Give Me Liberty
Baby: I am changed.
I am new. I am unburdened. I have connected with your world. I am free. And I have such a terrible love for you. I find myself consumed, utterly consumed, with emotion at this situation. I want to devastate everything, everyone in my way to get you. It’s not that I need you–this is not a compulsion. No: I want you. I want this. I choose this craving. I like feeling selfish and crazed. I am awake. I don’t want to wait.
When I concentrate on your visage, all worries cease–worries of a predictable life, and the weight of following a story already written and full of cliche. You are everything right with my life. Well, everything right with the right parts of my life. Who has time for right when dealing with this legacy and this burden, not to mention water bills and converting rooms and choosing whether to clean the chimney of the crappy old house that was the only gift from Mom–
You are what’s right. How you must be in the night, so imperfect, so flawed, so unbelievably human. I am changed when I open myself to this. I lose myself on the train and at work for seeming hours, just to imagine the way your skin must feel, how it would react to my clumsy touch. I want this more than I want the spring.
I can’t be sorry about this, this most perfectly human thing. I can no longer concentrate–it must be the obsession taking over my faculties–and I can’t apologize for that. Such colors in the dark, such unexpected levity. Visions from my past. Thoughts re-remembered and falsities exposed. The illusion of sadness. The acknowledgement of what actually was good, what mattered. No–I don’t want that now. This isn’t poetic or fair. I want you, only you.
From my battleground, from this hell, I seek peace. Stop the other thoughts. I drift, I float, I have changed, really I have. I want to change. I am yours. Please don’t leave me here.
*********
[from The Boston Globe, April 3, 2010]
Timothy E. Latimer, 28, of Lynn, died in his home Thursday of apparent carbon monoxide poisoning. Mr. Latimer was an avid reader and fan of movies. He worked in the accounts receivable department for an trucking company in South Boston. His mother, Maude Latimer (O’Halloran), gained notoriety in the North Shore as a suspect in the death of her husband, Edward Latimer, in 1995, but she was acquitted when his death was ruled an accident. She died in her home in 2000.

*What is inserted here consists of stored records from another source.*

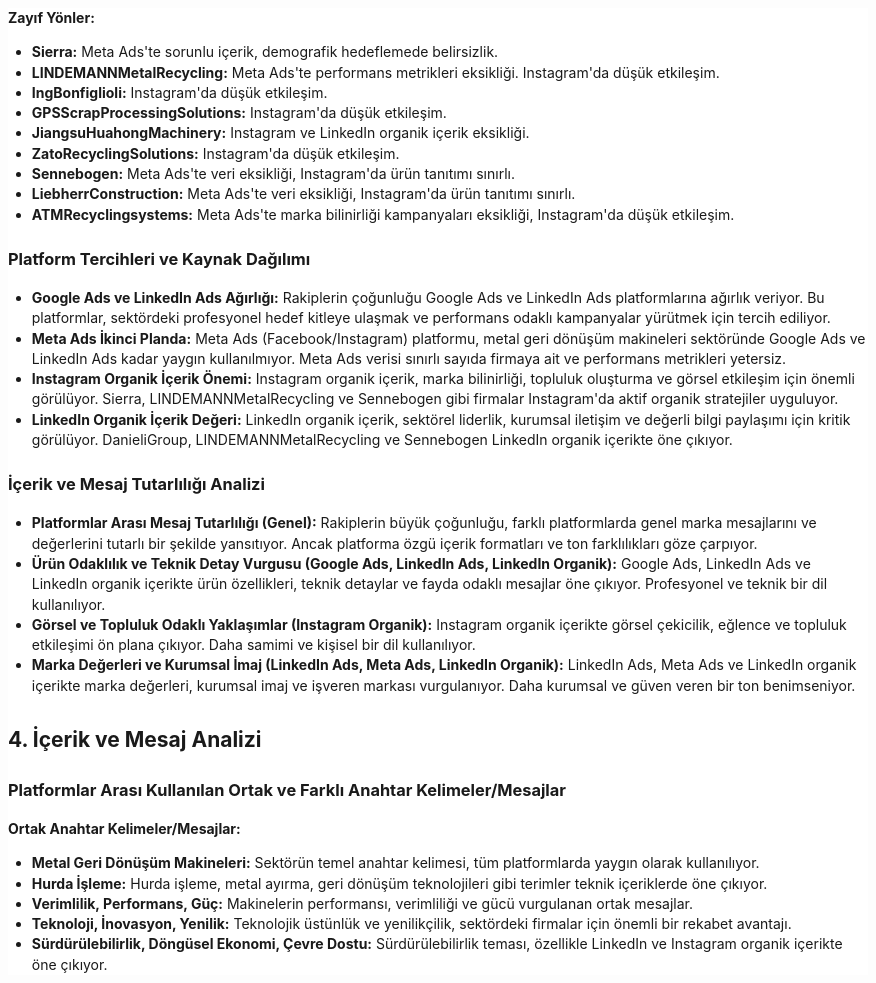 **Zayıf Yönler:**

* **Sierra:** Meta Ads'te sorunlu içerik, demografik hedeflemede belirsizlik.
* **LINDEMANNMetalRecycling:** Meta Ads'te performans metrikleri eksikliği. Instagram'da düşük etkileşim.
* **IngBonfiglioli:** Instagram'da düşük etkileşim.
* **GPSScrapProcessingSolutions:** Instagram'da düşük etkileşim.
* **JiangsuHuahongMachinery:** Instagram ve LinkedIn organik içerik eksikliği.
* **ZatoRecyclingSolutions:** Instagram'da düşük etkileşim.
* **Sennebogen:** Meta Ads'te veri eksikliği, Instagram'da ürün tanıtımı sınırlı.
* **LiebherrConstruction:** Meta Ads'te veri eksikliği, Instagram'da ürün tanıtımı sınırlı.
* **ATMRecyclingsystems:** Meta Ads'te marka bilinirliği kampanyaları eksikliği, Instagram'da düşük etkileşim.

### Platform Tercihleri ve Kaynak Dağılımı

* **Google Ads ve LinkedIn Ads Ağırlığı:** Rakiplerin çoğunluğu Google Ads ve LinkedIn Ads platformlarına ağırlık veriyor. Bu platformlar, sektördeki profesyonel hedef kitleye ulaşmak ve performans odaklı kampanyalar yürütmek için tercih ediliyor.
* **Meta Ads İkinci Planda:** Meta Ads (Facebook/Instagram) platformu, metal geri dönüşüm makineleri sektöründe Google Ads ve LinkedIn Ads kadar yaygın kullanılmıyor. Meta Ads verisi sınırlı sayıda firmaya ait ve performans metrikleri yetersiz.
* **Instagram Organik İçerik Önemi:** Instagram organik içerik, marka bilinirliği, topluluk oluşturma ve görsel etkileşim için önemli görülüyor. Sierra, LINDEMANNMetalRecycling ve Sennebogen gibi firmalar Instagram'da aktif organik stratejiler uyguluyor.
* **LinkedIn Organik İçerik Değeri:** LinkedIn organik içerik, sektörel liderlik, kurumsal iletişim ve değerli bilgi paylaşımı için kritik görülüyor. DanieliGroup, LINDEMANNMetalRecycling ve Sennebogen LinkedIn organik içerikte öne çıkıyor.

### İçerik ve Mesaj Tutarlılığı Analizi

* **Platformlar Arası Mesaj Tutarlılığı (Genel):** Rakiplerin büyük çoğunluğu, farklı platformlarda genel marka mesajlarını ve değerlerini tutarlı bir şekilde yansıtıyor. Ancak platforma özgü içerik formatları ve ton farklılıkları göze çarpıyor.
* **Ürün Odaklılık ve Teknik Detay Vurgusu (Google Ads, LinkedIn Ads, LinkedIn Organik):** Google Ads, LinkedIn Ads ve LinkedIn organik içerikte ürün özellikleri, teknik detaylar ve fayda odaklı mesajlar öne çıkıyor. Profesyonel ve teknik bir dil kullanılıyor.
* **Görsel ve Topluluk Odaklı Yaklaşımlar (Instagram Organik):** Instagram organik içerikte görsel çekicilik, eğlence ve topluluk etkileşimi ön plana çıkıyor. Daha samimi ve kişisel bir dil kullanılıyor.
* **Marka Değerleri ve Kurumsal İmaj (LinkedIn Ads, Meta Ads, LinkedIn Organik):** LinkedIn Ads, Meta Ads ve LinkedIn organik içerikte marka değerleri, kurumsal imaj ve işveren markası vurgulanıyor. Daha kurumsal ve güven veren bir ton benimseniyor.

## 4. İçerik ve Mesaj Analizi

### Platformlar Arası Kullanılan Ortak ve Farklı Anahtar Kelimeler/Mesajlar

**Ortak Anahtar Kelimeler/Mesajlar:**

* **Metal Geri Dönüşüm Makineleri:** Sektörün temel anahtar kelimesi, tüm platformlarda yaygın olarak kullanılıyor.
* **Hurda İşleme:** Hurda işleme, metal ayırma, geri dönüşüm teknolojileri gibi terimler teknik içeriklerde öne çıkıyor.
* **Verimlilik, Performans, Güç:** Makinelerin performansı, verimliliği ve gücü vurgulanan ortak mesajlar.
* **Teknoloji, İnovasyon, Yenilik:** Teknolojik üstünlük ve yenilikçilik, sektördeki firmalar için önemli bir rekabet avantajı.
* **Sürdürülebilirlik, Döngüsel Ekonomi, Çevre Dostu:** Sürdürülebilirlik teması, özellikle LinkedIn ve Instagram organik içerikte öne çıkıyor.
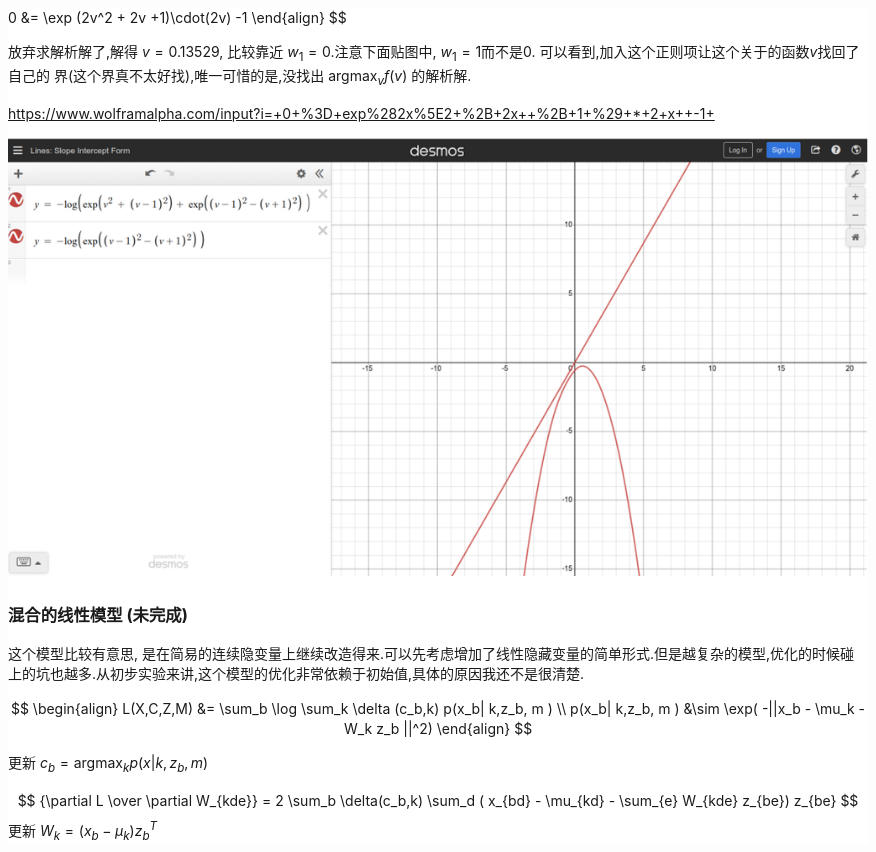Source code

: 0 &= \exp (2v^2 + 2v +1)\cdot(2v) -1
\end{align}
$$

放弃求解析解了,解得 $v=0.13529$, 比较靠近 $w_1=0$.注意下面贴图中,
$w_1=1$而不是0. 可以看到,加入这个正则项让这个关于的函数$v$找回了自己的
界(这个界真不太好找),唯一可惜的是,没找出 $\text{argmax}_v f(v)$ 的解析解.

https://www.wolframalpha.com/input?i=+0+%3D+exp%282x%5E2+%2B+2x++%2B+1+%29+*+2+x++-1+

<iframe src="https://www.desmos.com/calculator/0wvoqpi6m4?embed" width="500" height="500" style="border: 1px solid #ccc" frameborder=0></iframe>

![](./1013-p1-logsumexp.png)


### 混合的线性模型 (未完成)

这个模型比较有意思, 是在简易的连续隐变量上继续改造得来.可以先考虑增加了线性隐藏变量的简单形式.但是越复杂的模型,优化的时候碰上的坑也越多.从初步实验来讲,这个模型的优化非常依赖于初始值,具体的原因我还不是很清楚.

$$
\begin{align}
L(X,C,Z,M) &= \sum_b  \log \sum_k \delta (c_b,k) p(x_b| k,z_b, m ) \\
p(x_b| k,z_b, m ) &\sim \exp( -||x_b - \mu_k - W_k z_b  ||^2) 
\end{align}
$$

更新 $c_b = \text{argmax}_k p(x|k,z_b,m)$

$$
{\partial L \over \partial W_{kde}} = 2 \sum_b \delta(c_b,k) \sum_d ( x_{bd} - \mu_{kd} - \sum_{e} W_{kde} z_{be}) z_{be}
$$
更新 $W_k= (x_b-\mu_k)z_b^T$
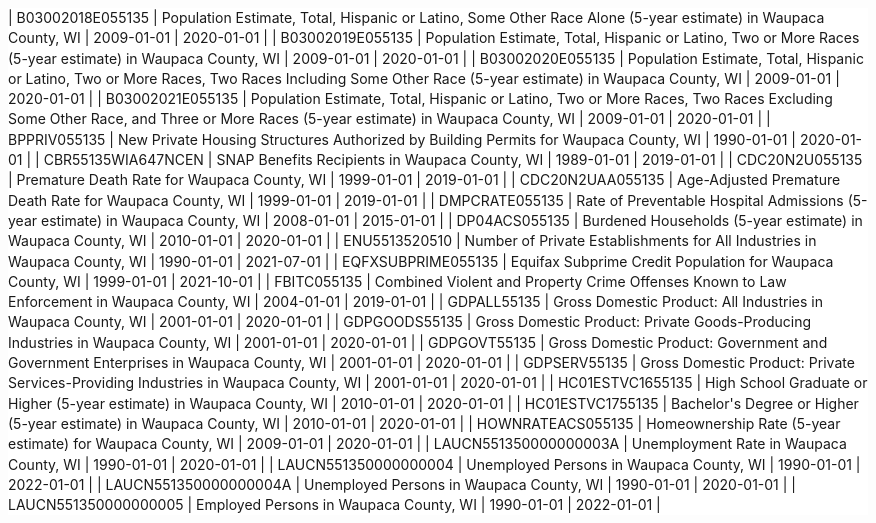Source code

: | B03002018E055135          | Population Estimate, Total, Hispanic or Latino, Some Other Race Alone (5-year estimate) in Waupaca County, WI                                                               | 2009-01-01          | 2020-01-01        |
| B03002019E055135          | Population Estimate, Total, Hispanic or Latino, Two or More Races (5-year estimate) in Waupaca County, WI                                                                   | 2009-01-01          | 2020-01-01        |
| B03002020E055135          | Population Estimate, Total, Hispanic or Latino, Two or More Races, Two Races Including Some Other Race (5-year estimate) in Waupaca County, WI                              | 2009-01-01          | 2020-01-01        |
| B03002021E055135          | Population Estimate, Total, Hispanic or Latino, Two or More Races, Two Races Excluding Some Other Race, and Three or More Races (5-year estimate) in Waupaca County, WI     | 2009-01-01          | 2020-01-01        |
| BPPRIV055135              | New Private Housing Structures Authorized by Building Permits for Waupaca County, WI                                                                                        | 1990-01-01          | 2020-01-01        |
| CBR55135WIA647NCEN        | SNAP Benefits Recipients in Waupaca County, WI                                                                                                                              | 1989-01-01          | 2019-01-01        |
| CDC20N2U055135            | Premature Death Rate for Waupaca County, WI                                                                                                                                 | 1999-01-01          | 2019-01-01        |
| CDC20N2UAA055135          | Age-Adjusted Premature Death Rate for Waupaca County, WI                                                                                                                    | 1999-01-01          | 2019-01-01        |
| DMPCRATE055135            | Rate of Preventable Hospital Admissions (5-year estimate) in Waupaca County, WI                                                                                             | 2008-01-01          | 2015-01-01        |
| DP04ACS055135             | Burdened Households (5-year estimate) in Waupaca County, WI                                                                                                                 | 2010-01-01          | 2020-01-01        |
| ENU5513520510             | Number of Private Establishments for All Industries in Waupaca County, WI                                                                                                   | 1990-01-01          | 2021-07-01        |
| EQFXSUBPRIME055135        | Equifax Subprime Credit Population for Waupaca County, WI                                                                                                                   | 1999-01-01          | 2021-10-01        |
| FBITC055135               | Combined Violent and Property Crime Offenses Known to Law Enforcement in Waupaca County, WI                                                                                 | 2004-01-01          | 2019-01-01        |
| GDPALL55135               | Gross Domestic Product: All Industries in Waupaca County, WI                                                                                                                | 2001-01-01          | 2020-01-01        |
| GDPGOODS55135             | Gross Domestic Product: Private Goods-Producing Industries in Waupaca County, WI                                                                                            | 2001-01-01          | 2020-01-01        |
| GDPGOVT55135              | Gross Domestic Product: Government and Government Enterprises in Waupaca County, WI                                                                                         | 2001-01-01          | 2020-01-01        |
| GDPSERV55135              | Gross Domestic Product: Private Services-Providing Industries in Waupaca County, WI                                                                                         | 2001-01-01          | 2020-01-01        |
| HC01ESTVC1655135          | High School Graduate or Higher (5-year estimate) in Waupaca County, WI                                                                                                      | 2010-01-01          | 2020-01-01        |
| HC01ESTVC1755135          | Bachelor's Degree or Higher (5-year estimate) in Waupaca County, WI                                                                                                         | 2010-01-01          | 2020-01-01        |
| HOWNRATEACS055135         | Homeownership Rate (5-year estimate) for Waupaca County, WI                                                                                                                 | 2009-01-01          | 2020-01-01        |
| LAUCN551350000000003A     | Unemployment Rate in Waupaca County, WI                                                                                                                                     | 1990-01-01          | 2020-01-01        |
| LAUCN551350000000004      | Unemployed Persons in Waupaca County, WI                                                                                                                                    | 1990-01-01          | 2022-01-01        |
| LAUCN551350000000004A     | Unemployed Persons in Waupaca County, WI                                                                                                                                    | 1990-01-01          | 2020-01-01        |
| LAUCN551350000000005      | Employed Persons in Waupaca County, WI                                                                                                                                      | 1990-01-01          | 2022-01-01        |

Mr. Latimer is survived by his wife, Kathleen, who is expecting their first child.
Uh…..wow.
This rocks. I enjoyed it so much I read it twice.
whoa…deep and heavy. like a frosty, tall glass of paper city winter palace wee heavy.
Damn good stuff, Jason, very painful. Did you know them?
It's just fiction, my friend. Thanks for the feedback.
Even the obit?
Of course!
That's one damn fine obit! And to think I thought it was the source of your inspiration!
yeah, leary. you're hired. i need you to write my obit. (i like to have it ready, you know, just in case).
i often like "feeling selfish and crazed" myself… lets hope it ends better than this poor fool.
this has so many good bits of drama, in a very subtle, secretive, leary kind of way. par excellence! (whatever that means)
crazy.
great work.
also, there's a job posting at the vermont state newspaper for an obit writer. if you're looking…
Holy crap. In a good way.
Wow. If you had sold this as nonfiction, I'd have bought it. Nice.